De nombreux incidents malheureux nous ont été rapportés par des navigateurs qui sont déjà allés au port de Naples. Les fonds sont remplis de détritus et des tas de câbles, de cordages, flottent dans le port et dans la grande baie. Le gros risque est de se prendre une corde dans l’hélice lorsque vous êtes au moteur. C’est au petit bonheur la chance…Nous prenons le risque et nous sortons indemnes en quittant Naples et son port.

Nous notons une grande différence entre la France et l’Italie : les sacs plastiques. Alors que la France essaie de diminuer voire de stopper complètement la distribution des sacs plastiques dans les grandes surfaces et tout autre commerce, c’est très différent en Italie. C’est la foire aux sacs ! Peu importe ce que vous achetez, on vous remet un ticket au bisphénol et un sac plastique ! Nous n’avons jamais eu autant de sacs plastiques sur le bateau. Nous les utilisons pour la poubelle « déchets ménagers ».
Idem pour le tri des ordures, il n’est pas respecté et vous pouvez trouver une poubelle à deux entrées : une pour le carton et une autre pour le verre, mais sans aucune séparation, si bien que tout se mélange ! Nous ne cherchons pas à blâmer qui que ce soit en faisant cette constatation. Après tout, n’est-ce pas la réponse à une société hypocrite ? Pourquoi demander de faire le tri alors que l’on continue à distribuer des sacs plastiques à tout va ? Pourquoi ne réduit-on pas les emballages ? À Paris, chaque deux ans, se tient le plus gros salon de l’emballage…Nous ne pensons pas être plus écolos en France qu’en Italie.
Autre constatation malheureuse, c’est la dégradation de site exceptionnel tel que Herculanum ou Pompéi. Nous choisissons de visiter Herculanum. Notre déception a été de trouver plusieurs portions fermées au public cause « de dégradation du site ». Ce site fabuleux est en train de se réduire à peau de chagrin car il n’y a jamais eu d’anticipation de travaux de conservation.
Nous quittons Naples avec un petit pincement au cœur car elle reste malgré tout, une de nos villes préférées de la côte italienne. Elle nous a ensorcelés !

Cap sur Malte

Nous voulons atteindre l’île de Malte afin de s’installer quelques semaines ou pourquoi pas y passer l’été pour se poser un peu et travailler à nos activités.

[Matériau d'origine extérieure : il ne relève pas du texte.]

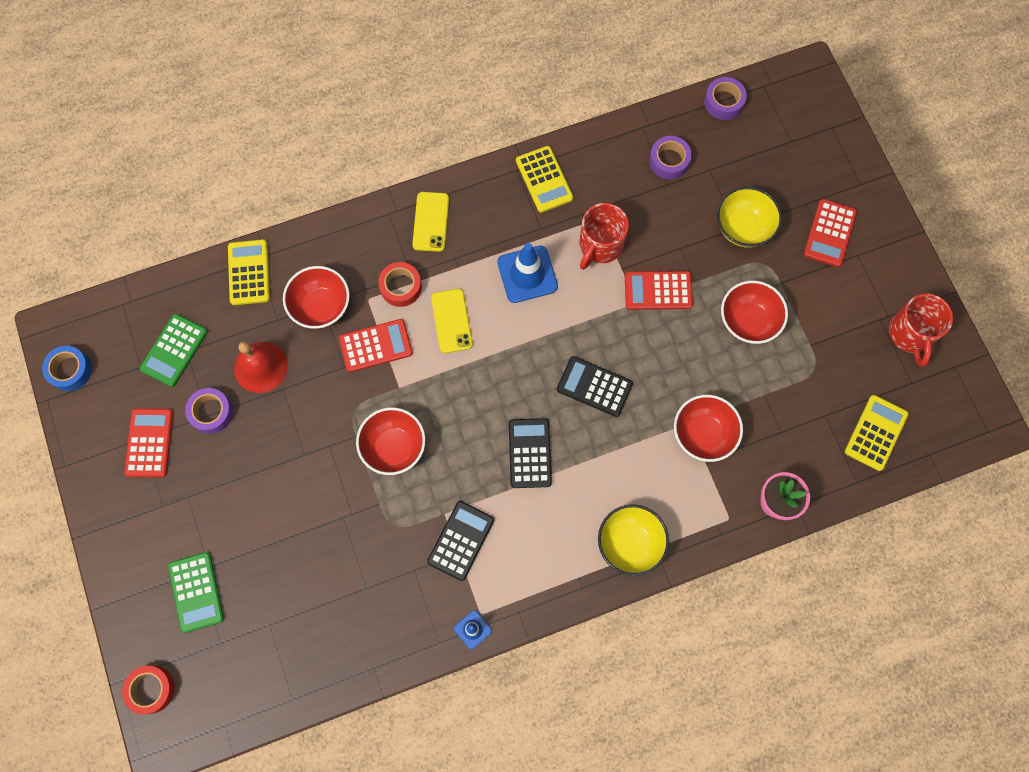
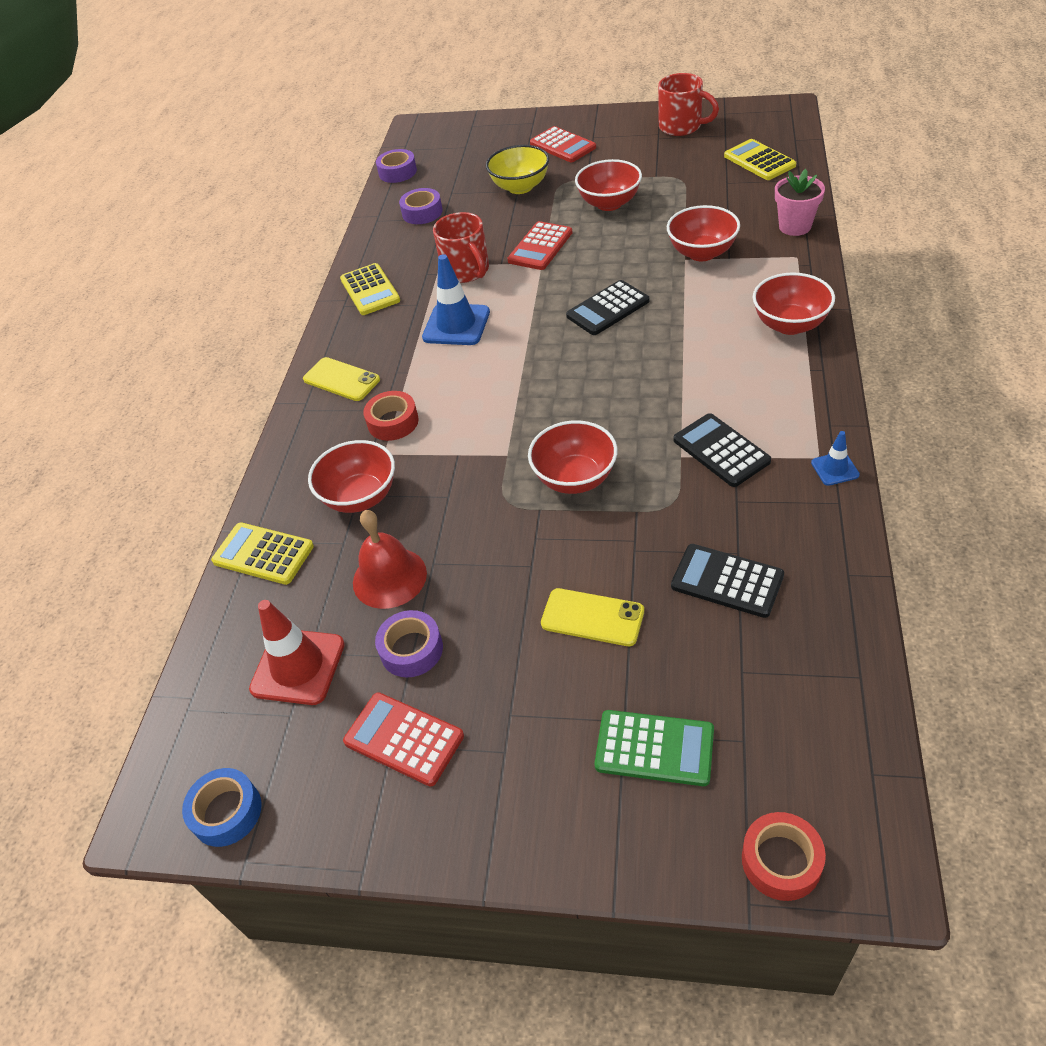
camera: 55 degrees left, 25 degrees down
green calculator [140,314,208,387] -> red traffic cone [249,600,345,705]
red calculator [339,319,413,372] -> none
yellow phone [431,289,473,353] -> yellow phone moved to [541,588,644,646]
black calculator [509,418,552,488] -> black calculator moved to [671,544,784,618]
yellow calculator [516,146,573,213] -> yellow calculator turned 60 degrees clockwise [340,263,400,315]
yellow bowl [598,504,669,576] -> red bowl [753,272,835,335]

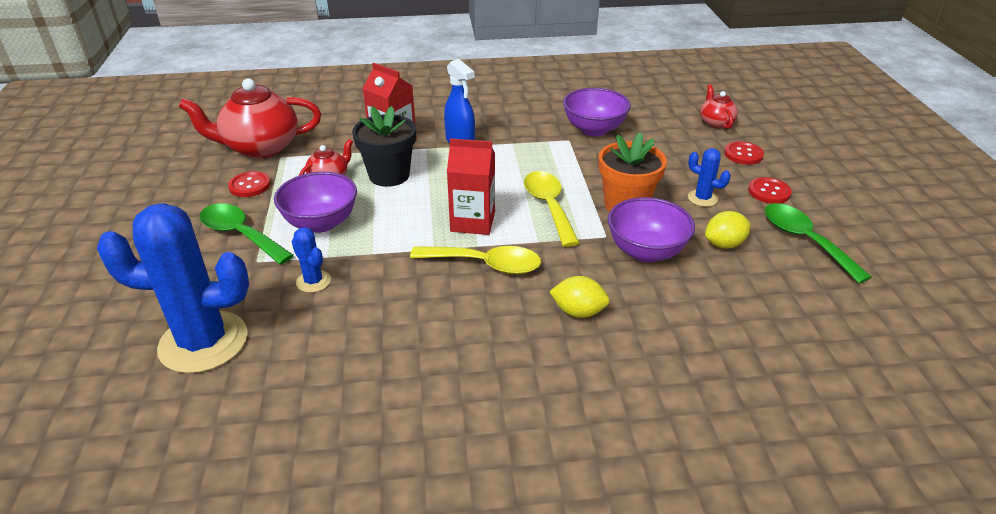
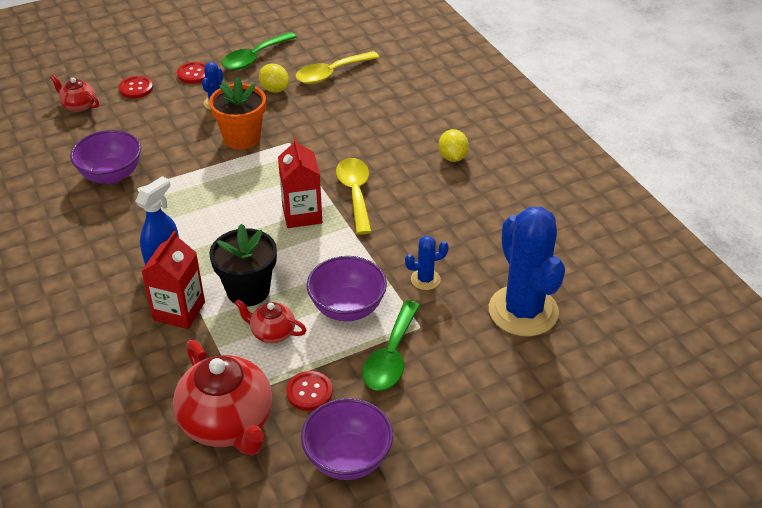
camera: 110 degrees left, 5 degrees up
blue cactus [292,227,331,293] -> blue cactus turned 45 degrees clockwise [405,236,449,290]
yellow spoon [524,171,579,247] -> yellow spoon moved to [295,51,380,84]
yellow lemon [549,276,610,318] -> yellow lemon moved to [438,129,469,162]
purple bowl [608,197,695,262] -> purple bowl moved to [301,398,393,480]
red teapot [700,85,738,129] -> red teapot turned 60 degrees clockwise [50,75,99,112]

Malheureusement, Malte ne s’avère pas à la hauteur de nos espérances pour différentes raisons que nous allons évoquer plus bas.
Avant d’atteindre Malte, nous aurons fait une halte à Capri, le petit bijou du golfe de Naples, puis deux arrêts dans les îles éoliennes dont une à Panaréa et une autre à Vulcano. Nous les avions visitées il y a deux ans et avions gravi tous les sommets. Mais nous sommes impatients de découvrir de nouveaux territoires et ne faisons qu’une petite escale dans ces îles.
Si nous devons recommander une seule île du Golfe de Naples c’est, sans hésitation, Capri ! Concernant les îles éoliennes…Nous vous les recommandons toutes ! Filicudi a notre préférence mais elles sont toutes distinctes.
Après s’être avitaillés à Vulcano, nous mettons le cap sur Malte vendredi 28 avril à 13h00 et traversons le détroit de Messine dans la nuit avec un courant favorable. Nous arrivons à Malte Dimanche 30 avril au matin. Nous aurons parcouru environ 200 milles nautiques, la navigation durera 43 heures dont 15 heures au moteur. Nous jetons l’ancre à St Julian’s Bay et malgré un mouillage chahuteur dû à une petite houle facétieuse, nous trouvons un repos réparateur.

Arrivée à Malte

Mai 2017 : Arrivée à Malte

L’arrivée à Malte est toujours impressionnante. La lumière sur le calcaire, la couleur dorée sur ses fortifications grandioses et son architecture aux influences orientales est une invitation aux contes des mille et une nuit. Tout ce beau décor ne reflète malheureusement pas les coulisses de l’île. Malte est certes cosmopolite, mais c’est aussi une île faite pour le tourisme et beaucoup pour le tourisme ! Plus particulièrement à Sliema, quartier du bord de mer, nous constatons la construction d’immeubles de plus en plus haut, les maisons sont toutes rehaussées de plusieurs étages et le soleil se couche donc plus tôt que prévu ! De très nombreux chantiers immobiliers furent entrepris par l’ancien gouvernement qui n’était pas avare en autorisations (affaires de corruption) …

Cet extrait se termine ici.